• _Tasks to perform_:
A. From the text on laminate panel manufacturing, list the things that might be added to a laminate once its size and features are machined.
B. In the text on laminate panel manufacturing, what tolerance does Olin say is not uncommon for holes?

The materials are bonded and formed on a laminate press, with tools to produce either a flat or curved panel. Even for curved laminate panels, the tools don’t apply forming pressure; the skins themselves are usually thin and ductile enough to conform to a curved contour. In these cases, the panels and honeycomb structures are bonded and prefixtured in a curved shape. That fixture holding the curved shape then goes into the laminating press. The press tools used generally match the laminate curvature, “but there’s a lot more to it,” Olin said. “We’ve built up the knowledge in-house to perfect it over the years.”

The panel then moves to the router for final machining to specified, and often very tight, tolerances. This is where the company’s machining expertise comes into play. “It’s not uncommon to have holes within ±0.005 inch,” Olin said. (Kettle added that Acro often gets involved with customers early in the design phase to address tolerance requirements. The shop can produce to within very tight tolerances, but if tolerances don’t need to be so tight, why not loosen them to decrease manufacturing costs?) After the size and features are machined, the laminate might have inserts or latch trims added, hinges for doors (common for electrical panels), and the skins might be painted.

“There really are so many different flavors and styles,” Olin said, “and we’re still adding them.”

Evolution in Assembly

Two decades ago a group of 20 Xerox engineers sat down with Acro engineers and brainstormed about a component called a copier transport, an electromechanical assembly that transports paper through a commercial imaging system for printing companies. The paper traveling through these transports took a serpentine path that’s about 15 feet long, passes under imaging components, and then is stacked automatically. These were not small, simple assemblies.

• _Supplied data_:
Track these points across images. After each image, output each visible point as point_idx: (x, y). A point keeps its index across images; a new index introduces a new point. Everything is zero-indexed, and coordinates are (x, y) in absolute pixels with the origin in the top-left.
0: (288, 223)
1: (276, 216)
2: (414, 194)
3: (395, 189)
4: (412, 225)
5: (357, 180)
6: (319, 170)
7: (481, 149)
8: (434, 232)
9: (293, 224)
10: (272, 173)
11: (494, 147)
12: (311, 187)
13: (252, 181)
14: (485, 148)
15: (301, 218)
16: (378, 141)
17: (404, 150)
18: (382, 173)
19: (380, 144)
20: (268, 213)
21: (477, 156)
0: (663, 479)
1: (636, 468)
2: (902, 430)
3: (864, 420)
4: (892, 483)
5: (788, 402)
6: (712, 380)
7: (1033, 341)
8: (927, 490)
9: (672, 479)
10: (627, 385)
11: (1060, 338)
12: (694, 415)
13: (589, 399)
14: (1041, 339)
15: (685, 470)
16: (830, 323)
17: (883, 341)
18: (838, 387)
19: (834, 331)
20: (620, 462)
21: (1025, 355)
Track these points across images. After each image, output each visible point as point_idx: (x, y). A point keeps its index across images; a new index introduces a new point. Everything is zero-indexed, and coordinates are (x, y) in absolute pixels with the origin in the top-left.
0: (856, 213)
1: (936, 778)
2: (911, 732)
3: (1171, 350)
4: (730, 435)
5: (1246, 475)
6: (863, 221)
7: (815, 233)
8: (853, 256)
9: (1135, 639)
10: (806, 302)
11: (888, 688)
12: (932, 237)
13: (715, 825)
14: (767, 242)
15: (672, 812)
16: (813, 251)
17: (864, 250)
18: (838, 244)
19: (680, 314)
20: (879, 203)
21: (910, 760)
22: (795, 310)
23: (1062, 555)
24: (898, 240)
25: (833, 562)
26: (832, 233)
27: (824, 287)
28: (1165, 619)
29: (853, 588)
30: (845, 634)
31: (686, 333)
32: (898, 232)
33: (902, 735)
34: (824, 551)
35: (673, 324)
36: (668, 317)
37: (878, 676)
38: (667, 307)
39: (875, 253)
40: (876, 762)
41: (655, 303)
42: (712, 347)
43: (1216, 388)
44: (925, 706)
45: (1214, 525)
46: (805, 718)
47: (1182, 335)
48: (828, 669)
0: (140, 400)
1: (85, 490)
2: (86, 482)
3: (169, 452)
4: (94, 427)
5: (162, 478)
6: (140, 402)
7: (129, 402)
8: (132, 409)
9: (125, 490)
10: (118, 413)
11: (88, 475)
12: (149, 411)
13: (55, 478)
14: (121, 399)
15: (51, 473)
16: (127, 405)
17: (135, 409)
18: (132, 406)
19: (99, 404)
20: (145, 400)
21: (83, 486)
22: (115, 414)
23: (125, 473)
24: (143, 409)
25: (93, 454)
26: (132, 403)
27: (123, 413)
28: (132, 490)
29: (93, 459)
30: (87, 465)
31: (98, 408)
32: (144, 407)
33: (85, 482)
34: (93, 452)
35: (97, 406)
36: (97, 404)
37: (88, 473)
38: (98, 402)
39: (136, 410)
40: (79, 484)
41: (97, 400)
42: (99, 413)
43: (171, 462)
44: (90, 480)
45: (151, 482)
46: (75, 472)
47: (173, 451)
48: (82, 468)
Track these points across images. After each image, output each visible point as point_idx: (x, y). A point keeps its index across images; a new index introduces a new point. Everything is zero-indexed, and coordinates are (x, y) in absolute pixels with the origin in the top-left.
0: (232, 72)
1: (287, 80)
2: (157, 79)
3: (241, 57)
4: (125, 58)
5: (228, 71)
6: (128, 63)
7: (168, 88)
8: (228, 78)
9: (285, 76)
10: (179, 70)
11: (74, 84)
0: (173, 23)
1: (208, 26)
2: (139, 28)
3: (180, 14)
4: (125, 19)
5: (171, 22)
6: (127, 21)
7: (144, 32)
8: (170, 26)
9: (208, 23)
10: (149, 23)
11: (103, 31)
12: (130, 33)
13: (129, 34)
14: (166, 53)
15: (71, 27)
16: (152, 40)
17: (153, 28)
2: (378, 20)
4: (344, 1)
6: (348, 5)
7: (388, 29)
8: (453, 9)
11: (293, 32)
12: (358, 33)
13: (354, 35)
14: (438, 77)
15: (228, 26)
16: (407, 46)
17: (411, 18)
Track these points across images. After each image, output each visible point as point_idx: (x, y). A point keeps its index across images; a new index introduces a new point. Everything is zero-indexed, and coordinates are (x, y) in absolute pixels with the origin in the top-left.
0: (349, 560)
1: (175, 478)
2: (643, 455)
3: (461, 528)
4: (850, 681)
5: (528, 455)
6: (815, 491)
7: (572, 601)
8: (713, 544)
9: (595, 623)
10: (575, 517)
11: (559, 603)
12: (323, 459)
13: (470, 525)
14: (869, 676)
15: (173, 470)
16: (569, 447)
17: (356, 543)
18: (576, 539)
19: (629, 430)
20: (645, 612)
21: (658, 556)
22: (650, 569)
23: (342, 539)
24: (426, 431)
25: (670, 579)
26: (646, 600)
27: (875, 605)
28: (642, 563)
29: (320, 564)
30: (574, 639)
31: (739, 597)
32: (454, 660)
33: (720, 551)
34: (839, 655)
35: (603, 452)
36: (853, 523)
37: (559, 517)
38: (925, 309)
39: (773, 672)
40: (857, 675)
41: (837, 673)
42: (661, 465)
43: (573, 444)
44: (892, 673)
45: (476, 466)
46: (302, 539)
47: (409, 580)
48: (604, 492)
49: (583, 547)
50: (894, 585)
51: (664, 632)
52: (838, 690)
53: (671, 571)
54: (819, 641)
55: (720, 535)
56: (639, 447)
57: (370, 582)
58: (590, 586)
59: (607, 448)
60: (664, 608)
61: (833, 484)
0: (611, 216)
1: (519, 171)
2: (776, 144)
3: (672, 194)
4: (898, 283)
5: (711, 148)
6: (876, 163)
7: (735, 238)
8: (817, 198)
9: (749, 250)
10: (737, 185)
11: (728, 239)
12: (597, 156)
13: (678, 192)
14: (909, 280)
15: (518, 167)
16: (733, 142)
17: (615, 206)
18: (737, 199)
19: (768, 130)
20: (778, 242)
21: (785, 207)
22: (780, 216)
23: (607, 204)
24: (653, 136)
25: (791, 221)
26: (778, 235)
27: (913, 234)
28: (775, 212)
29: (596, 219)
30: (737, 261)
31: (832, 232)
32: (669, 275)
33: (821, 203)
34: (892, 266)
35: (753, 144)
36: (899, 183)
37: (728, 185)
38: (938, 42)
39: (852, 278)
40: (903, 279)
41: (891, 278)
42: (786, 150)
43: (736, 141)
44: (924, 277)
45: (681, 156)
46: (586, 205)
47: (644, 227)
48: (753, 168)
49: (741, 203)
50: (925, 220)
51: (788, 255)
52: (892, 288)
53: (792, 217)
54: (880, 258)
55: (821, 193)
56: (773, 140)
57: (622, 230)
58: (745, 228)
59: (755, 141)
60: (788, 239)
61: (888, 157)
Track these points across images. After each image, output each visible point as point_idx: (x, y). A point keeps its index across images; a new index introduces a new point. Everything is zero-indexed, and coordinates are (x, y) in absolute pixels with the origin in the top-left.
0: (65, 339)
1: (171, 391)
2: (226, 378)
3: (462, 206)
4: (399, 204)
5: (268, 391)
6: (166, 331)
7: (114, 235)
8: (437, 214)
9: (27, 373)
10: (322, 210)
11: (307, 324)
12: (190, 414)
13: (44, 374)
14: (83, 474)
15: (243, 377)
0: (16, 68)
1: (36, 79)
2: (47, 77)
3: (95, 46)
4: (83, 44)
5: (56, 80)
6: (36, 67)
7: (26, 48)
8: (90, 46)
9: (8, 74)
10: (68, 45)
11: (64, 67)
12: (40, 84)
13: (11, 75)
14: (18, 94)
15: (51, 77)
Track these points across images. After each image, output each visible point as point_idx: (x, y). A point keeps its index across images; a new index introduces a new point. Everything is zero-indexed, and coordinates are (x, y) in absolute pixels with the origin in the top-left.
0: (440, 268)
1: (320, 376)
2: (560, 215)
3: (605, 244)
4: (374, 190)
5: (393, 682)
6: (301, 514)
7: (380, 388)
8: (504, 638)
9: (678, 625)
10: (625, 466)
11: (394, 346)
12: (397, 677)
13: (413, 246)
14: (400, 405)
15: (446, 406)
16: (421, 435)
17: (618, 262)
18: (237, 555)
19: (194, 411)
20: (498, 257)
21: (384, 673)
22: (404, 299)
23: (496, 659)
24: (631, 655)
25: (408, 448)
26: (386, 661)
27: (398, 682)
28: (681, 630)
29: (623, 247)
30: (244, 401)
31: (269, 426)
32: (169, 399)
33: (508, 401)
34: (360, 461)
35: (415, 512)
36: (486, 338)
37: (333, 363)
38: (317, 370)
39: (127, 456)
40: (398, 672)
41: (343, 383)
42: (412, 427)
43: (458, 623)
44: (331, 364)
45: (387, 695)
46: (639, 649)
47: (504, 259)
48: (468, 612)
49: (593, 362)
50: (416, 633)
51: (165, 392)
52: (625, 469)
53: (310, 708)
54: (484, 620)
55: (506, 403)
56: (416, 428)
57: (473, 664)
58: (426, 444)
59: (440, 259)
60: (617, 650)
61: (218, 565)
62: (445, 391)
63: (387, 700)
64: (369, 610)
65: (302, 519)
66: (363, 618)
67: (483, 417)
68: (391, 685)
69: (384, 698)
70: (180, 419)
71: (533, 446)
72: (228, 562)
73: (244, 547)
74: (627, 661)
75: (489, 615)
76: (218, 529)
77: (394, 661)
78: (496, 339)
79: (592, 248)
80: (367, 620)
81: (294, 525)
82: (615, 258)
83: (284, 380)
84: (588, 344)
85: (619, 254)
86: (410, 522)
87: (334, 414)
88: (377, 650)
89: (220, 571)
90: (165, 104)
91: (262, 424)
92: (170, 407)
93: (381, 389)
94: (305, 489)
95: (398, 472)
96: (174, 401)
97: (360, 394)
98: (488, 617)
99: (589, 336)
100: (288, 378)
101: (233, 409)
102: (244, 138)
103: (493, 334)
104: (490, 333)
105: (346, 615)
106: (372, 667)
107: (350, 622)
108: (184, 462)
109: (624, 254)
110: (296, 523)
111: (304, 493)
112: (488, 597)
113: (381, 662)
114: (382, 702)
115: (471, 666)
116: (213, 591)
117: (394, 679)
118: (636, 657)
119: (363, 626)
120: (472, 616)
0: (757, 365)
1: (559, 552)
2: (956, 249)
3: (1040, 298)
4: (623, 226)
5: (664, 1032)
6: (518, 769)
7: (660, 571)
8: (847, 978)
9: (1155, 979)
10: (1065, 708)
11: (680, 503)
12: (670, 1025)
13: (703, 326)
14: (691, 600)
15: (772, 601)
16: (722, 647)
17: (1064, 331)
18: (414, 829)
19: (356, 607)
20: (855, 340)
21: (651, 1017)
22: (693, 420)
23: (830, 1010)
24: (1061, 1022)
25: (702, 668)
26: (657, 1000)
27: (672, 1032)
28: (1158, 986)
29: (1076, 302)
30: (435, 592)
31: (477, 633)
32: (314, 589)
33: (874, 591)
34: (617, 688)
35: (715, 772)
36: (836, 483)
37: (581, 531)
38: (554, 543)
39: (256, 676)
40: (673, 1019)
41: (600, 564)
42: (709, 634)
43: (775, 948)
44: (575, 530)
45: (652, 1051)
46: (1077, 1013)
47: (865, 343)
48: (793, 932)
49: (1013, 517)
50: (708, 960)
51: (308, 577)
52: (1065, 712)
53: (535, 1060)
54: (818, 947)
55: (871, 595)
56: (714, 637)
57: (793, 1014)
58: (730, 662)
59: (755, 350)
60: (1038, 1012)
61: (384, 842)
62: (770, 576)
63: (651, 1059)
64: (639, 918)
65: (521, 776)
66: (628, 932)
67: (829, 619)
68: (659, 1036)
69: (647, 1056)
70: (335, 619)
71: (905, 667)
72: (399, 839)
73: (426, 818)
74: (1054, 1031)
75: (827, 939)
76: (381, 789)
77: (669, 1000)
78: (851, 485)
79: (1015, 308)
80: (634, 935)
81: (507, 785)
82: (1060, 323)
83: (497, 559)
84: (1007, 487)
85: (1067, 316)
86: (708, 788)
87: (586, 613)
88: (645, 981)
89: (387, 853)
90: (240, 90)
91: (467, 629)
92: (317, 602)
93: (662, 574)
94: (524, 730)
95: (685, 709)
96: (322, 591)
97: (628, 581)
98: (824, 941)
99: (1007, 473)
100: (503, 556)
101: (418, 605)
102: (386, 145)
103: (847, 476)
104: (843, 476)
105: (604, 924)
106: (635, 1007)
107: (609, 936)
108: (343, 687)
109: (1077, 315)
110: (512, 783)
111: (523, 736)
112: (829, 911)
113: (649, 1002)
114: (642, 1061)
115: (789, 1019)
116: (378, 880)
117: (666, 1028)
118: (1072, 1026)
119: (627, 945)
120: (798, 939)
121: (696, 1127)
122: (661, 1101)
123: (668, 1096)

• _Exercise results_:
A. Inserts, latch trims, and hinges for doors

B. Within ±0.005 inch